10… 9… 8… 7… KLek. Eh? Secepat ini? “Halo?”
Sambil menggigit bibir, kupaksakan suaraku untuk terdengar ceria. “Hei, ini aku…” sapaku senang.
—Akiyo, 1997,Elementary School—
“Apakah kalian pacaran?” tanya teman sebangkuku padaku.
“Siapa?”
“Siapa lagi? Tentu saja Yun-ho. Dia yang paling dekat denganmu. Kau suka padanya?”
“Ehm… lumayan…” Jawabanku membuat jantungku berdebar sendiri.
“Jadi? Kalian tidak pacaran?” Kugelengkan kepalaku. “Memangnya seperti apa tipe cowok yang kau sukai?”
“Yah…” Sekarang aku hanya tertawa terbahak-bahak. “Yang jelas, seseorang yang lebih kuat dariku. Kelihatannya lebih keren begitu…”
“Hem…” gadis itu kelihatannya setuju. “Kau benar…”
“Tapi…” Kutambahkan kalimatku. “Aku suka seseorang yang bisa membuatku merasa nyaman. Pokoknya, aku tidak akan bosan dengannya…”

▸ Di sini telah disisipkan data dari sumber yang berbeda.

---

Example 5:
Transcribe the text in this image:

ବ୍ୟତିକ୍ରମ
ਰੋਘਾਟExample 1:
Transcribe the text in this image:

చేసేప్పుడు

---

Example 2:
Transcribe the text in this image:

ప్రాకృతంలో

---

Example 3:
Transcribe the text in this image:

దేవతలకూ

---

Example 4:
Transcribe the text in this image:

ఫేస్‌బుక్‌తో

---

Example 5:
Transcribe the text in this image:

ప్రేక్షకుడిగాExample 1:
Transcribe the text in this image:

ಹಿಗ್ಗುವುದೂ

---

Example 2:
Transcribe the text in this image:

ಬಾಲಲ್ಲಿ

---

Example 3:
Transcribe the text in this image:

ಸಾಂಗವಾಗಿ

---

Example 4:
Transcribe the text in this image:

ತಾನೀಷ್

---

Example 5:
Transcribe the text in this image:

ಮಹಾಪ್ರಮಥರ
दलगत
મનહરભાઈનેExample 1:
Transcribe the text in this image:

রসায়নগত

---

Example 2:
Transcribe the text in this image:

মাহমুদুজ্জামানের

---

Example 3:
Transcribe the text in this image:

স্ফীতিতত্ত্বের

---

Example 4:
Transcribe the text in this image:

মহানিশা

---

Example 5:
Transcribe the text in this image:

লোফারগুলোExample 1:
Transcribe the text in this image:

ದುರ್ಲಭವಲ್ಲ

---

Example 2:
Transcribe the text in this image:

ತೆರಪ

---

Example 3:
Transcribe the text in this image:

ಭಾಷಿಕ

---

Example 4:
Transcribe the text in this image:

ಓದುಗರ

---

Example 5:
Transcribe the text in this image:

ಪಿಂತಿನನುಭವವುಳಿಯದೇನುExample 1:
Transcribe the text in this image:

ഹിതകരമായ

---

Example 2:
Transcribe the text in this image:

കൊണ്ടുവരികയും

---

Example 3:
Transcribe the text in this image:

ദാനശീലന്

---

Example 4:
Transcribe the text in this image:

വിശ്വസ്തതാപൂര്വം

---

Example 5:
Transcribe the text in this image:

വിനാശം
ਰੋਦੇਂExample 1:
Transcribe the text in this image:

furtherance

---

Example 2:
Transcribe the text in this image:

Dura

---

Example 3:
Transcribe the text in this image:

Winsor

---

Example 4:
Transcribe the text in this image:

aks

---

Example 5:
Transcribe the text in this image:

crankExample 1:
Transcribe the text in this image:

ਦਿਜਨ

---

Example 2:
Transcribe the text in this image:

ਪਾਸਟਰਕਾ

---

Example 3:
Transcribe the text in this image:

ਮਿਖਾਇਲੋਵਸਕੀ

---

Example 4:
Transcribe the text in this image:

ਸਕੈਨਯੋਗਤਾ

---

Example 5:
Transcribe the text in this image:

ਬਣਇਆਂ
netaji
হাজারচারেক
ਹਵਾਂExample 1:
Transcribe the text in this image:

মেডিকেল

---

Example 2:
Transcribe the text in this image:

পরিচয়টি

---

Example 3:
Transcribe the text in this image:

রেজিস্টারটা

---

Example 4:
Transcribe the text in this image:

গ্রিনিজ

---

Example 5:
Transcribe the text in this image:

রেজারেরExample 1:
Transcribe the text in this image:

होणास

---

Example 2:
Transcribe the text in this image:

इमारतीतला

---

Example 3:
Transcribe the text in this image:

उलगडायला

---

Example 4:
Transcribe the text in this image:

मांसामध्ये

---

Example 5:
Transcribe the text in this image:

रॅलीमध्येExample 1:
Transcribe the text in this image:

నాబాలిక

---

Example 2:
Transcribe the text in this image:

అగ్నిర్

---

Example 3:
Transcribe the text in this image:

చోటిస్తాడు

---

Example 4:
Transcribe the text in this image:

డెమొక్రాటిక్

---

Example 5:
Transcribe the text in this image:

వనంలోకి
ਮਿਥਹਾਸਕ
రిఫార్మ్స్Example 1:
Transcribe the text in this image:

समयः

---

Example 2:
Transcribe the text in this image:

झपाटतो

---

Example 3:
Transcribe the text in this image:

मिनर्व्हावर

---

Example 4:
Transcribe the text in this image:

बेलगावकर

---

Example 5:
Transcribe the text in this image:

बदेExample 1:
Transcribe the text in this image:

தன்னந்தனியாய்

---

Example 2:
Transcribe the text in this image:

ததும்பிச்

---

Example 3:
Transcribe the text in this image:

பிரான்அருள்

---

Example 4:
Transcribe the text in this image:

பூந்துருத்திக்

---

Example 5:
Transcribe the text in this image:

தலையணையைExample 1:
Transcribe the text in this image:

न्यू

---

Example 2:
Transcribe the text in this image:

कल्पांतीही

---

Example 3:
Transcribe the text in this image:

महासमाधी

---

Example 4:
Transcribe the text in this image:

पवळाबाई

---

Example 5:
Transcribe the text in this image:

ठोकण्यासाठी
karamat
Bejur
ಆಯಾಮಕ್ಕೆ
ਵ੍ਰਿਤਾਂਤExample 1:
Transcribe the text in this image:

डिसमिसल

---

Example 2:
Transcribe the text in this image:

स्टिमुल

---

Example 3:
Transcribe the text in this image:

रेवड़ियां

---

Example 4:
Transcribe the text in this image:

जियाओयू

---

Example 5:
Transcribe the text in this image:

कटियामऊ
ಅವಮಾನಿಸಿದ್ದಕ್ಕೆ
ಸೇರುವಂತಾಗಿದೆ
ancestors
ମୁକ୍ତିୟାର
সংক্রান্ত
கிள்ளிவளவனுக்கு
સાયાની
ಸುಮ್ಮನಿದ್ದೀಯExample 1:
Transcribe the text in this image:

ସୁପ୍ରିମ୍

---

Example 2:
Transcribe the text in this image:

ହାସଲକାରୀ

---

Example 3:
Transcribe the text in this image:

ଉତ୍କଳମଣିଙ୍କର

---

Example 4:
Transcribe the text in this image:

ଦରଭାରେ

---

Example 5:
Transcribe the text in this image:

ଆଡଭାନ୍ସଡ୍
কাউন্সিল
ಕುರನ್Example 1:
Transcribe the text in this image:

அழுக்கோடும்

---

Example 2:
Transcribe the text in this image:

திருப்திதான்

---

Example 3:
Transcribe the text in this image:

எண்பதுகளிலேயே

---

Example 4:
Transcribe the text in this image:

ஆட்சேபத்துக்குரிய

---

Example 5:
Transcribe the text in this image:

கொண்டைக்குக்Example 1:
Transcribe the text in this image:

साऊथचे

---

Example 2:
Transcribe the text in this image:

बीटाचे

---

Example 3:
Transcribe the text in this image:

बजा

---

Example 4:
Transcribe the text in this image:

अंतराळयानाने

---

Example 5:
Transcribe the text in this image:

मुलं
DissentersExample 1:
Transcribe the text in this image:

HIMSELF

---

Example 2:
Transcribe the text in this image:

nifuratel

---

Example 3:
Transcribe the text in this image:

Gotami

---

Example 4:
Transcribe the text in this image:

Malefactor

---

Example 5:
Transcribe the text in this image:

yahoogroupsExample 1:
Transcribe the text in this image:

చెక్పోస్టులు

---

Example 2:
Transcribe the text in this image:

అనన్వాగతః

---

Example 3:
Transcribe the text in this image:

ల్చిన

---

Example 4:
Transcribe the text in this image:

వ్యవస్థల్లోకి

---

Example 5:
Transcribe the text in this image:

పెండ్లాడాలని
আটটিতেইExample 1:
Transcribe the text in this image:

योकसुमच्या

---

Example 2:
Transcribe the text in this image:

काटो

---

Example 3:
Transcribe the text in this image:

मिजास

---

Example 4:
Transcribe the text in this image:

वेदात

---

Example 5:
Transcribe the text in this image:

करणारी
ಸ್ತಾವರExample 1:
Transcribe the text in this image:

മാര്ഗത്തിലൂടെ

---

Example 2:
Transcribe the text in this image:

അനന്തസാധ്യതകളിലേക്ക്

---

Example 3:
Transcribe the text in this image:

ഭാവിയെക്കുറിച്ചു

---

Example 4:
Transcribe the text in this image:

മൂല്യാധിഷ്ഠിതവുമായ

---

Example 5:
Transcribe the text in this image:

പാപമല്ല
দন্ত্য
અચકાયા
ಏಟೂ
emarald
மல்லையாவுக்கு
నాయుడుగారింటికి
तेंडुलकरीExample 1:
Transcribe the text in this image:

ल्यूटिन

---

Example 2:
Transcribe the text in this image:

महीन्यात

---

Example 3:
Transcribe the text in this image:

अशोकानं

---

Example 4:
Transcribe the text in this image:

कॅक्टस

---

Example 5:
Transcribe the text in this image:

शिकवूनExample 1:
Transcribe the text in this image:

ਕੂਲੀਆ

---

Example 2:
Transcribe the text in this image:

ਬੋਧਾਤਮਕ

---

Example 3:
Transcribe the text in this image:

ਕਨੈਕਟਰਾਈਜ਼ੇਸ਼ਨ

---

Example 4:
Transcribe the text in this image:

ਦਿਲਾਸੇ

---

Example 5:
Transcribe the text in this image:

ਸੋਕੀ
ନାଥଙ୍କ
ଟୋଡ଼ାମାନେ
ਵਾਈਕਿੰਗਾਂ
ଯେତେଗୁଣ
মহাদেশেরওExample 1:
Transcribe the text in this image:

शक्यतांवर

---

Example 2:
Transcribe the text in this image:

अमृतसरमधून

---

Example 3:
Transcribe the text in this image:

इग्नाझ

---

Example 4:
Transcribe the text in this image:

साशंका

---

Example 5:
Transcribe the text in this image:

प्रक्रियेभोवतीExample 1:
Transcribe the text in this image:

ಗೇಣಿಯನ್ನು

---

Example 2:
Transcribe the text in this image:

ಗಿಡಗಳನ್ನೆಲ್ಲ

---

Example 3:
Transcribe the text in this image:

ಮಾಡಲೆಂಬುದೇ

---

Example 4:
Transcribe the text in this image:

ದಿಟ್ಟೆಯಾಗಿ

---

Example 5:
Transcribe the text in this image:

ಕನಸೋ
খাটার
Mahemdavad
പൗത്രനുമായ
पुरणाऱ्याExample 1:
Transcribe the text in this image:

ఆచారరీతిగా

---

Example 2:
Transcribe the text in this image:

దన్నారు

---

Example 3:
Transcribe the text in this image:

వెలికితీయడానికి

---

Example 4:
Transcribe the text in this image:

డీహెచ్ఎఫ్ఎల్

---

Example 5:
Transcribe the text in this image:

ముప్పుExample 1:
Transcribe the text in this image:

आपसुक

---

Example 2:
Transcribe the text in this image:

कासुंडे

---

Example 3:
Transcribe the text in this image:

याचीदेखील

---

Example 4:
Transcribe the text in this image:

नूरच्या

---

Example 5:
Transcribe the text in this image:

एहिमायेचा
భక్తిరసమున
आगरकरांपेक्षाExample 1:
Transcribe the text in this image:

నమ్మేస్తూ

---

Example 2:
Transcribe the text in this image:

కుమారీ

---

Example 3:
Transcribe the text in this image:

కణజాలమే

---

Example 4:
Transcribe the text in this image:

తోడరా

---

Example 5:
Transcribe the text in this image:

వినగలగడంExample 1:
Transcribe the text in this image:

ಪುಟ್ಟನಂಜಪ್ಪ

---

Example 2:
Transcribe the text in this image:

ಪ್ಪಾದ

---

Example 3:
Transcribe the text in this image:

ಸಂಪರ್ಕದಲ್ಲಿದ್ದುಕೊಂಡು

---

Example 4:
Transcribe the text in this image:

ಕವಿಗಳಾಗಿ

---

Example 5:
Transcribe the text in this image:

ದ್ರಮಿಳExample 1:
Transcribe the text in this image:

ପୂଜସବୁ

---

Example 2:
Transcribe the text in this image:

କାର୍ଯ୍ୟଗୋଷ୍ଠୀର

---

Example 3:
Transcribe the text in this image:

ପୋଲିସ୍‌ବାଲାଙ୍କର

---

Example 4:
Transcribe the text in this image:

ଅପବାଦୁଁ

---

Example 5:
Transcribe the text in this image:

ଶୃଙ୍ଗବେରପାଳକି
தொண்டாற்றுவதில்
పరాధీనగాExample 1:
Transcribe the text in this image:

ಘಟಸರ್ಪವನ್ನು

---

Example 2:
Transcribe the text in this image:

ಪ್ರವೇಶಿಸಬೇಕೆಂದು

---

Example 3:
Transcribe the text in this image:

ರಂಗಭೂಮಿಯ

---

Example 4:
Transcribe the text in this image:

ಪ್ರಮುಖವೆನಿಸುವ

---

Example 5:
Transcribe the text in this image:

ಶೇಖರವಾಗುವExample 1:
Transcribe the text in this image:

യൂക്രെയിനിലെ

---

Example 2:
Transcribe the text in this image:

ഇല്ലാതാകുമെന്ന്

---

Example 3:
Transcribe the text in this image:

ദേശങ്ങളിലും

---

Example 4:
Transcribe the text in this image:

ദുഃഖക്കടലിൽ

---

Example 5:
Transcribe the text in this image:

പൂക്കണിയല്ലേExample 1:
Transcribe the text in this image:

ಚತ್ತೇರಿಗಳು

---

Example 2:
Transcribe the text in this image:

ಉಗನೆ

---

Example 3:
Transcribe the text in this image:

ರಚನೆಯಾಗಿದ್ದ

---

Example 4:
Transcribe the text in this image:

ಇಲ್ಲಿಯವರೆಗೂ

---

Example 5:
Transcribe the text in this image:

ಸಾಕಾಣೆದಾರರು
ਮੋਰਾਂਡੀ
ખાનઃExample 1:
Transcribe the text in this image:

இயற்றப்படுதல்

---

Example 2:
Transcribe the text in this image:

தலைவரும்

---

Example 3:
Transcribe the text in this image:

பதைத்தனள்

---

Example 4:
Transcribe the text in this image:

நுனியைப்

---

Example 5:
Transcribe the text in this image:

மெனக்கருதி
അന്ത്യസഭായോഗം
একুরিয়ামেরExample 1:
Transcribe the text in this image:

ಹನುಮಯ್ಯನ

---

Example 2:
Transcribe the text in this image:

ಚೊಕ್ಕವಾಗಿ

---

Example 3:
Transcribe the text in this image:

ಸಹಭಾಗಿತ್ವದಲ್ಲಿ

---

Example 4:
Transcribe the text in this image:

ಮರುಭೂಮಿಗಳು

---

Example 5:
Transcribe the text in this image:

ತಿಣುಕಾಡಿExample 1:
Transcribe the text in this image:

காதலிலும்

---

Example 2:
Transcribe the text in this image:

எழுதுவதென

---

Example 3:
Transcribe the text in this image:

Saat itu, di kepalaku terbayang sebuah nama. Yun-ho. Cowok itu mungkin belum mampu memahami perasaanku padanya. Aku berharap ia akan lebih jantan dan lebih kuat dariku, tapi aku tidak bisa memaksakan itu padanya, bukan?
“Begitu juga bagus…” sahut gadis itu lagi. Kami tertawa bersama dan menghabiskan makan siang kami dengan gembira.